Then researchers—with the ultimate goal of treatment after injury to prevent osteoarthritis—coupled dexamethasone with avidin and delivered the drug in vitro, using polyethylene glycol (PEG), the polymer most commonly used for drug delivery. They used both an ester linker, for faster release, and a hydrazone linker for slower release.4
“You have the ability to combine both fast release and slow release so you can get an early bolus release as soon as the avidin drags the dex in, and then a slower release during the subsequent time,” Dr. Grodzinsky said.

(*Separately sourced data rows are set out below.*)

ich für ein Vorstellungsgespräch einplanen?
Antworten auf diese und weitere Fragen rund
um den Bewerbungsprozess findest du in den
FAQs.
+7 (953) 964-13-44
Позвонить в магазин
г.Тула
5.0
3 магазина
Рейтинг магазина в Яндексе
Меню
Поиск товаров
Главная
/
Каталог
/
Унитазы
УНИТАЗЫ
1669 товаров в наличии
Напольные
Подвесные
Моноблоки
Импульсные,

Cartilage explants were placed in a culture with inflammatory cytokines, and the solutions were injected with soluble dexamathesone; or avidin-dexamethasone with an ester linker; or avidin plus dexamethasone with hydrazone linker; or the avidin-dexamethasone-ester and avidin-dexamethasone-hydrazone in a 1:1 molar ratio. They found that the version with the best suppression of sulfated glycosaminoglycan (GAG) was the 1:1 combination.

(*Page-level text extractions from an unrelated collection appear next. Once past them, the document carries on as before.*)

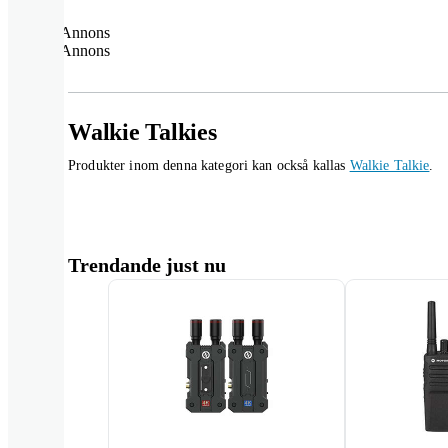
Annons
Annons
Walkie Talkies
Produkter inom denna kategori kan också kallas
Walkie Talkie
.
Trendande just nu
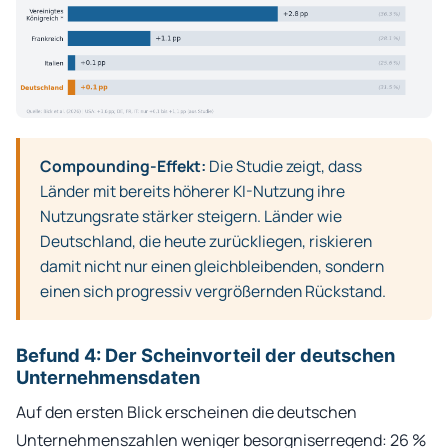
Compounding-Effekt:
Die Studie zeigt, dass
Länder mit bereits höherer KI-Nutzung ihre
Nutzungsrate stärker steigern. Länder wie
Deutschland, die heute zurückliegen, riskieren
damit nicht nur einen gleichbleibenden, sondern
einen sich progressiv vergrößernden Rückstand.
Befund 4: Der Scheinvorteil der deutschen
Unternehmensdaten
Auf den ersten Blick erscheinen die deutschen
Unternehmenszahlen weniger besorgniserregend: 26 %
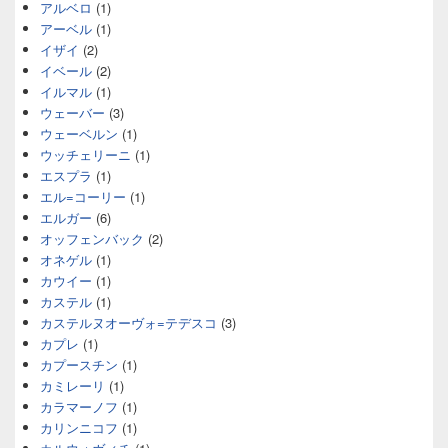
アルベロ
(1)
アーベル
(1)
イザイ
(2)
イベール
(2)
イルマル
(1)
ウェーバー
(3)
ウェーベルン
(1)
ウッチェリーニ
(1)
エスプラ
(1)
エル=コーリー
(1)
エルガー
(6)
オッフェンバック
(2)
オネゲル
(1)
カウイー
(1)
カステル
(1)
カステルヌオーヴォ=テデスコ
(3)
カプレ
(1)
カプースチン
(1)
カミレーリ
(1)
カラマーノフ
(1)
カリンニコフ
(1)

“The concept is enhanced transport into the tissue because of charge, and then binding inside,” he said. “We’re now taking this into an animal and then going from there.”
Nanotubes
Massimo Bottini, PhD, associate professor of biochemistry at the University of Rome Tor Vergata, Rome, Italy, and adjunct assistant professor at the La Jolla-based Sanford Burnham Prebys Medical Discovery Institute, said there appears to be promise in the use of carbon nanotubes for intra-articular delivery of drugs straight to chondrocytes. In osteoarthritis (OA), chondrocytes have switched to a catabolic state. And the idea is to reestablish the balance between the anabolic and catabolic states by delivering gene inhibitors and/or gene activators.
Carbon nanotubes are very small cylindrical particles—as small as about 1 nanometer in diameter—that are known for their strength as well as their elasticity and conductivity. At Dr. Bottini’s center, researchers have tweaked them, including making them shorter and outfitting them with PEG, to make them biocompatible, biodegradable and more suitable to deliver their cargo of morpholino antisense oligonucleotides (mASO), used for gene inhibition.
Researchers found that, with just a single injection, the nanotubes were able to penetrate the dense cartilage extracellular matrix, translocate into the cytoplasm of the chondrocytes and deliver mASO—and had staying power once delivered.4
“Nanotubes persisted in the joint for more than 15 days in both healthy and OA rats,” Dr. Bottini said. “Importantly, they did not accumulate in major organs nor worsened OA per se.”
“There is still much room for improvement with the use of nanoparticles in drug delivery—particularly by specifically identifying ligands and receptors that could help promote particle and drug transport,” he said.